Pada kanker ovarium stadium lanjut, pasien umumnya harus menjalani operasi besar untuk mengangkat satu atau kedua ovarium, tuba falopi, rahim, serta semua jaringan kanker yang terlihat. Pasca operasi, pasien perlu menjalankan kemoterapi untuk membunuh sel kanker yang tersisa. Setelah menyelesaikan kemoterapi awal dan memasuki fase remisi, menjaga pasien agar terhindar dari kekambuhan sangat penting untuk mempertahankan kualitas hidup. Namun, pada kanker ovarium stadium lanjut, tingkat kekambuhan tetap tinggi setelah pengobatan lini pertama.

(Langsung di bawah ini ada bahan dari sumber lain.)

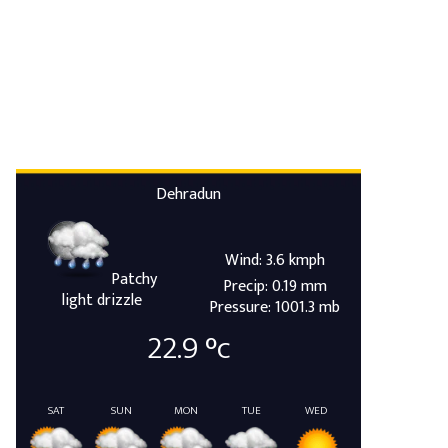
Dehradun
Wind: 3.6 kmph
Patchy
Precip: 0.19 mm
light drizzle
Pressure: 1001.3 mb
22.9
°c
SAT
SUN
MON
TUE
WED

Akibatnya, banyak pasien harus menjalani kemoterapi ulang, yang sering kali disertai dengan periode remisi (masa bebas kanker) yang lebih singkat dan peningkatan risiko kematian.
Terapi Target untuk Kanker Ovarium
Dalam beberapa kasus, terapi target dapat diberikan setelah kemoterapi, bergantung pada hasil pemeriksaan molekuler seperti BRCA (Breast Cancer gene) atau HRD (Homologous Recombination Deficiency).
Pasien dengan status HRD-positif memiliki biomarker genetik yang menunjukkan bahwa mereka memenuhi syarat untuk menjalani maintenance therapy berbasis PARP (Poly ADP-Ribose Polymerase) inhibitor, seperti Olaparib.
Terapi ini bekerja dengan mengeksploitasi kelemahan genetik akibat HRD untuk menghentikan pertumbuhan sel kanker, sehingga membantu menurunkan risiko kekambuhan, memperpanjang harapan hidup, dan meningkatkan kualitas hidup pasien.
Oleh karena itu, penting untuk berkonsultasi dengan tenaga kesehatan agar mendapatkan evaluasi menyeluruh dan rekomendasi terapi yang sesuai berdasarkan kondisi masing-masing pasien.
“Menjalani perawatan yang terpersonalisasi usai menjalani operasi dan kemoterapi merupakan langkah yang tepat. Antisipasi terhadap kekambuhan memberikan peluang hidup yang lebih baik bagi pasien,” kata dr. Feddy, Medical Director AstraZeneca Indonesia, dalam keterangan yang sama.
Dia menambahkan, penanganan kanker ovarium khususnya stadium lanjut membutuhkan pendekatan yang komprehensif dan kolaboratif. Melalui kerja sama yang erat antara tenaga medis dan penyedia terapi lanjutan, diharapkan semakin banyak pasien yang dapat merasakan manfaat dari terapi inovatif seperti maintenance therapy.
Setiap pasien kanker ovarium berhak mendapatkan peluang terbaik untuk hidup lebih lama, dengan kualitas hidup yang lebih baik.
“Kami percaya bahwa inovasi tidak berhenti pada penemuan terapi. Komitmen kami juga mencakup peningkatan kesadaran dan perluasan akses pengobatan bagi pasien kanker ovarium,” kata Esra Erkomay, President Director AstraZeneca Indonesia.
“Edukasi mengenai pentingnya penanganan yang tepat akses terhadap pilihan perawatan merupakan langkah awal dalam membangun sistem kesehatan yang lebih responsif terhadap kebutuhan pasien kanker ovarium di Indonesia,” pungkasnya.